At first glance caves may look devoid of any life, but when you start to look carefully it becomes clear they offer unique habitats for a range of species. To the human eye you may notice spiders, bats and aquatic life and as you start to delve deeper, there are even more complex communities which survive and thrive, even the most inhospitable of cave locations. Our recent work at Pooles Cavern has uncovered a surprisingly complex network of microbes which have carved out unique habitats, within which they survive and specialise to make best use of their environment.
Our search for microbes associated with Pooles Cavern actually started on the surface above the cave.
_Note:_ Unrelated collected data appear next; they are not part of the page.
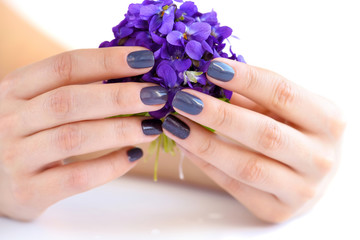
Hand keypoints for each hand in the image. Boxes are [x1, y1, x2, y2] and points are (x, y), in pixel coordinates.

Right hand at [0, 47, 165, 220]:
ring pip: (74, 137)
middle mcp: (10, 120)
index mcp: (14, 89)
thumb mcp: (36, 103)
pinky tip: (134, 155)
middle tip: (157, 95)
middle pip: (70, 100)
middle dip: (119, 96)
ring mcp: (16, 157)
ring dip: (120, 130)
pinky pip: (77, 177)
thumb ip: (73, 88)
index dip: (108, 60)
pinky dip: (111, 166)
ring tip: (152, 127)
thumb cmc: (27, 134)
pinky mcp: (29, 191)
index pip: (65, 66)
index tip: (145, 59)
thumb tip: (132, 74)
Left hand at [162, 58, 344, 222]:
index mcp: (328, 121)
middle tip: (183, 98)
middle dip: (219, 114)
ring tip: (176, 124)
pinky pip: (235, 186)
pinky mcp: (277, 209)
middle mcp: (321, 158)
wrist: (310, 172)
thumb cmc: (294, 131)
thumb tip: (205, 78)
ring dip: (205, 143)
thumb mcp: (282, 108)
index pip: (283, 94)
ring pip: (247, 166)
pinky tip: (186, 145)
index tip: (210, 67)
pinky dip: (206, 164)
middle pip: (264, 134)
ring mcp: (302, 189)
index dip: (245, 79)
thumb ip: (251, 95)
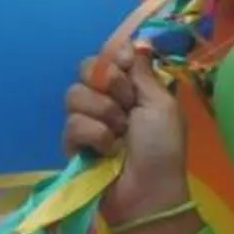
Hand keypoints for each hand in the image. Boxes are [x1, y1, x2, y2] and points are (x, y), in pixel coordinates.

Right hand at [62, 44, 187, 224]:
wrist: (147, 192)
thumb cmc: (162, 148)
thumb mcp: (162, 105)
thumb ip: (144, 73)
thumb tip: (137, 42)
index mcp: (132, 88)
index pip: (110, 55)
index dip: (114, 53)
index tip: (124, 61)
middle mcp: (107, 99)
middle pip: (87, 68)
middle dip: (108, 83)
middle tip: (127, 104)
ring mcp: (87, 120)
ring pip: (75, 94)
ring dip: (104, 113)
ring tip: (120, 134)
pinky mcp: (72, 142)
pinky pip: (72, 123)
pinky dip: (94, 135)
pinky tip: (107, 151)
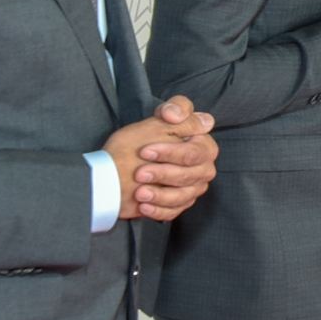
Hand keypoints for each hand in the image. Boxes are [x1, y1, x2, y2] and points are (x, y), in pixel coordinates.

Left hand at [103, 96, 217, 221]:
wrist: (117, 170)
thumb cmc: (139, 142)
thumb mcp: (157, 120)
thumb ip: (176, 109)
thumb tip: (177, 114)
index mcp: (203, 145)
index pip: (194, 152)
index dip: (170, 152)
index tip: (145, 151)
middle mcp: (203, 167)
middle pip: (189, 174)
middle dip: (163, 173)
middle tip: (140, 173)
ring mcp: (193, 187)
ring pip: (182, 195)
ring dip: (160, 194)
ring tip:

This is because the deepest parts of most caves are quite isolated from more biologically diverse surface environments, with few mechanisms for microbes to be transported into the cave. The most obvious way for microbes to enter a cave is to be washed out of overlying soils and into the cave during times of peak rainfall. We expected therefore that we may find microbial communities in the cave that are quite similar to the soils above. Within the soils we found microbial communities specially adapted to surviving in forest soils, breaking down leaf and plant matter for energy.
One of the stalagmites we used to capture microbial communities. You can see us "growing" calcite on glass plates atop the stalagmite.
Our next focus was to look at the waters entering Pooles Cavern, to see if there was evidence of these “soil microbes” within drip waters. If so, this would show a clear link between the soil and the cave. However, to our surprise we found these waters very limited in microbial life and the microbes that we did find were not the same as those within the soils. This disconnect showed us that soil microbes could not cope surviving within the karst and cave environment and raised questions as to what we may find within the cave sediments and on speleothem surfaces.
An example of microbial cultures from Pooles Cavern. The collected microbes were actively grown back in the laboratory so we could get a better understanding of their community structure.
Our speleothem analysis focussed on parts of the cave in which the waters have very high pH, normally a condition quite inhospitable to most life forms. However, we found microbial communities specially adapted to surviving in this high pH, low nutrient environment, even on the surface of actively growing speleothems and straws. We also discovered that these communities are different from those in the drip water feeding them and those found in surrounding sediments. This must mean that over time each community developed to survive and self-sustain, disconnected from other regions of the cave and surface.
This work represents a first look into the unique microbiological world to be found in Pooles Cavern but it is clear from even this first glace there are hardy communities of microbes surviving in conditions that would be impossible for almost all other life!